Weekend brunch for 13 October 2019

News and view from around the web

Image credit: Wally Gobetz/flickr (CC BY-NC-ND 2.0)

[WB1] Harris County Commissioners Jack Cagle and Steve Radack voted with their feet this week, skipping a meeting scheduled by the Democratic leadership of Harris County to raise property taxes outrageously without any hint of a plan to spend the new windfall. Thanks to a provision in state law that requires a quorum of four members for such a maneuver, the absence of Cagle and Radack broke quorum and the tax increase did not take place.

[WB2] Another week, another Houston Way scandal at City Hall: Greg Groogan reports for KRIV-26 that City Controller Chris Brown, supposedly the city’s financial watchdog, profited handsomely from a land deal involving the City of Houston. Brown conveniently neglected to share any details with those who voted on the deal, drawing criticism.
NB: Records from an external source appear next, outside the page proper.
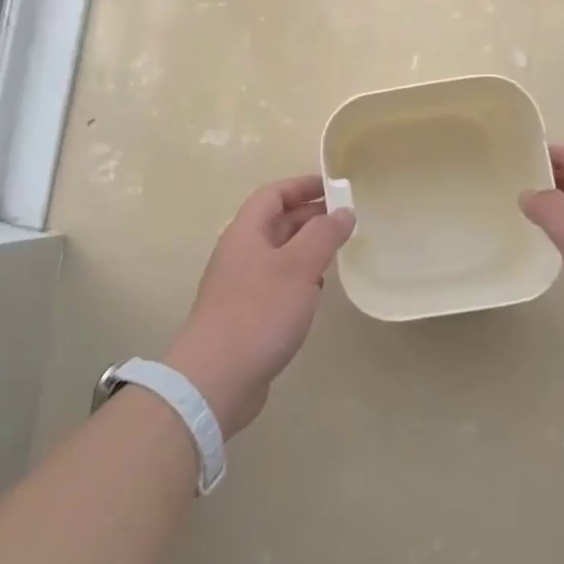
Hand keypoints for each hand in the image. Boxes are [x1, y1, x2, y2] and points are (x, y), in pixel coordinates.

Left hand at [164, 174, 354, 436]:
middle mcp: (240, 252)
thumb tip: (344, 211)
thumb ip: (324, 235)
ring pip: (278, 253)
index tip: (336, 187)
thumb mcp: (299, 267)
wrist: (216, 378)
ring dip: (307, 247)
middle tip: (346, 220)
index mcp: (246, 232)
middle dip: (310, 216)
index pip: (273, 194)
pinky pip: (276, 282)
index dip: (303, 185)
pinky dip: (299, 277)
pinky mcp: (246, 314)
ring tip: (338, 251)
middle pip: (276, 221)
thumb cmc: (259, 313)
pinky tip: (317, 291)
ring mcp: (240, 284)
The Houston Way has long been a term we’ve used to describe ways in which the Houston ruling class (and those connected with them) manages to profiteer through their positions, at the expense of taxpayers, transparency, ethics, etc. The current group of local leaders have taken The Houston Way to a whole new level in recent years.

[WB3] Speaking of The Houston Way, various mayoral candidates (and others) continued to criticize Mayor Sylvester Turner over his effective creation of a non-competitive, non-transparent, $95,000/year “internship” for a special friend. The Houston Chronicle editorial board, certainly masters of irrelevancy, say none of those concerns are relevant and you shouldn’t worry yourself thinking about them. We agree – you really shouldn’t spend precious time thinking about most anything that editorial board instructs you to do.
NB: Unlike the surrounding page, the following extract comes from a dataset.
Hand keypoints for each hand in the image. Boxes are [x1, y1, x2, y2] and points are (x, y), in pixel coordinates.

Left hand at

[WB4] Angela Blanchard, one prominent member of the Houston ruling class, suggests you’re a racist if you criticize the Houston Way or the patronage culture described above.


Sorry, Miss Blanchard – we just call stink on things that smell. It’s a different sense that doesn’t involve color.
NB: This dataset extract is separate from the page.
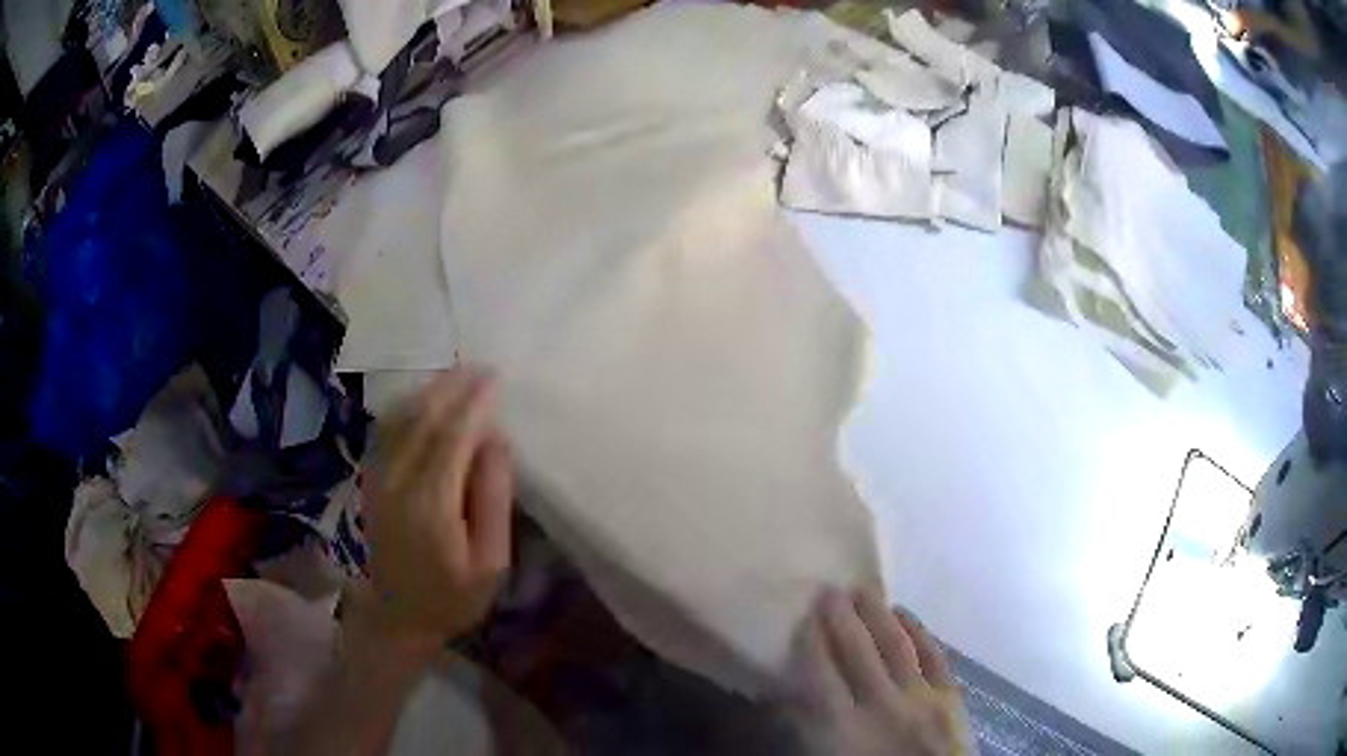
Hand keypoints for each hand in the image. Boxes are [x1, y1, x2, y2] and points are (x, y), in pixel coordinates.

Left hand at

[WB5] The City of Houston’s mayoral staffers spend a lot of their day campaign-tweeting, by the way. Here are a few examples from the past week.

How is this of value to Houston taxpayers? Maybe do some real work for the city on taxpayer time instead of… that?

[WB6] The 2019 murder rate in Houston is outpacing last year’s murder rate, the Houston Chronicle begrudgingly reports (following their earlier “fact check” of candidate claims regarding crime, which has largely fallen apart as 2018 statistics have become available – see WB2).

[WB7] The Chronicle reports that candidates for office in the City of Houston continue to be creative (or deceptive, depending on your perspective) when it comes to their residency.

[WB8] The Harris County Flood Control District is moving to reclaim some property tracts that will be required for flood control projects but have been (inadvertently or purposely) claimed by area homeowners over the years.

[WB9] The New York Times (not the local newspaper) reports on the plight of renters two years after Hurricane Harvey, and the class-action lawsuit they filed in Corpus Christi federal court on Friday.

[WB10] Harris County District Attorney Kim Ogg continues to oppose elements of a Harris County bail reform settlement that’s being finalized, summoning Harris County police chiefs to rally against certain elements of the proposal.

[WB11] The Arnold Foundation (now Arnold Ventures) is suing its former executive leader Denis Calabrese for damages in excess of $3 million, contending that Calabrese betrayed the organization’s trust in order to create illicit kickback schemes.

[WB12] Another pedestrian lost to the Danger Train this week. Houston seems to have created the most dangerous at-grade rail in the country.

[WB13] Editor Mike Snyder is retiring from the Chronicle, and penned a farewell that includes this curious line:

Our chief competitor, the Houston Post, folded in 1995, costing many fine journalists their jobs and depriving the city of an important voice.

Of course, we learned years ago from Tim Fleck and Jim Simmon (once known as Slampo) that Dean Singleton bragged about cutting a deal to sell the Houston Post to Hearst (so they could shutter it) way back in 1994. As Paul Harvey might say, that’s the rest of the story (though it’s not at all surprising that Snyder chose to omit it).

[WB14] The editorial board of the Chicago Tribune has discovered that neither Chicago nor Illinois has enough taxpayers to pay for the pension benefits that politicians overpromised various employee groups over the years. How many years will it be before the Houston Chronicle editorial board is forced to write something similar? (And no, we do not believe the Sylvester Turner/Joan Huffman/Dan Patrick pension “reform” authored by Josh McGee did anything but postpone this eventuality by a few years).

[WB15] The Astros got past Tampa Bay to close out their series this week, only to fall in the first game of the ALCS on Saturday night to the Yankees. Go ‘Stros!